Limitations of the Huestis Kratom Dose Study for Policy Use

What the January 2026 human kratom dose study does—and does not—establish for lawmakers

In January 2026, a study led by Marilyn Huestis et al. was published in Therapeutic Drug Monitoring examining the safety and tolerability of a commercial kratom product administered to healthy adult volunteers. The study has since been cited in policy discussions as evidence that kratom is safe and should not be subject to additional regulation.

A careful review of the paper shows that this interpretation extends well beyond what the study was designed to evaluate.

The sections below summarize key limitations and findings that are important for lawmakers to understand when considering how, or whether, this study should inform public policy.

1. Study population does not reflect real-world use

The study evaluated a narrowly defined population under controlled conditions:

• Healthy adults only
• No chronic kratom users
• No participants with liver disease, psychiatric illness, or substance use disorder
• No concurrent prescription or recreational drug use
• Exclusion of individuals with known CYP450 polymorphisms

This design differs substantially from real-world consumption patterns, where users may take kratom daily, combine it with other substances, or have underlying medical conditions.
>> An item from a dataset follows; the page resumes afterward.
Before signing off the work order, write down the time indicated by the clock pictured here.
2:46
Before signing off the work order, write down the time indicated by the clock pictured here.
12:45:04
A study designed to minimize risk exposure cannot be assumed to reflect population-level safety.

2. Liver enzyme elevations occurred during the study

Despite extensive screening and monitoring, elevations in liver enzymes were observed during repeated dosing.

Findings reported in the study include:

• Participant withdrawals due to rising ALT and AST levels
• Resolution of enzyme elevations after dosing was stopped
• More frequent findings in higher-dose cohorts
• Use of predefined stopping criteria to prevent further injury

The authors recommend liver monitoring in future studies, which signals the need for continued caution rather than confirmation of safety.

3. Clinically significant adverse events were reported

The study documents several adverse events that are relevant to public safety considerations:

• Episodes of syncope, including one described as “seizure-like activity” shortly after dosing
• Severe gastrointestinal illness requiring withdrawal from the study
• Intoxication-like symptoms at higher doses, including dizziness, somnolence, nausea, and vomiting

While these events occurred in a supervised setting, they raise questions about impairment, driving safety, and occupational risk in unsupervised use.

4. Adverse events increased with dose

Among participants receiving the active product:

• More than half reported treatment-emergent adverse events
• The number of events increased with dose level
• The highest-dose cohort experienced a substantial cumulative adverse-event burden
• Multiple participants were withdrawn due to suspected product-related effects

The characterization of the product as “well tolerated” should be read in the context of controlled dosing and early discontinuation when adverse effects emerged.

5. Abuse potential and long-term risk were not assessed

The study concludes that there was no meaningful abuse potential; however, important limitations apply:

• Participants were kratom-naïve or abstinent for at least 12 months
• Dosing was clinic-administered, once daily, and time-limited
• No self-administration or reinforcement models were used
• Abuse-liability testing was deferred to a separate, unpublished manuscript

As a result, the study does not address addiction risk associated with chronic or unsupervised use.

6. Funding and regulatory context

The study was funded by the manufacturer of the product evaluated (NP Pharma), using its proprietary kratom formulation (MitraLeaf). The authors disclose compensation related to study design, analysis, and publication.

In addition, the same product has previously been submitted to the FDA as a new dietary ingredient and did not establish a reasonable expectation of safety for use as a dietary supplement.

While the dietary supplement review process is distinct from clinical research, this regulatory history provides important context when considering how the study’s findings should be applied.

7. Policy implications

The study provides limited information about short-term tolerability in a carefully selected population. It does not establish:

• Safety in chronic or high-frequency use
• Safety of retail kratom products as sold
• Population-level risk
• Absence of liver or neurologic harm
• Low abuse or dependence potential in real-world settings

Accordingly, the study should not be relied upon as a standalone basis for policy decisions regarding deregulation or normalization.

Summary for policymakers

This study does not demonstrate that kratom products are broadly safe for consumer use. Instead, it highlights the need for:

• Further long-term safety evaluation
• Assessment in real-world populations
• Clear regulatory oversight

Policy decisions should reflect the study’s limitations as well as its findings.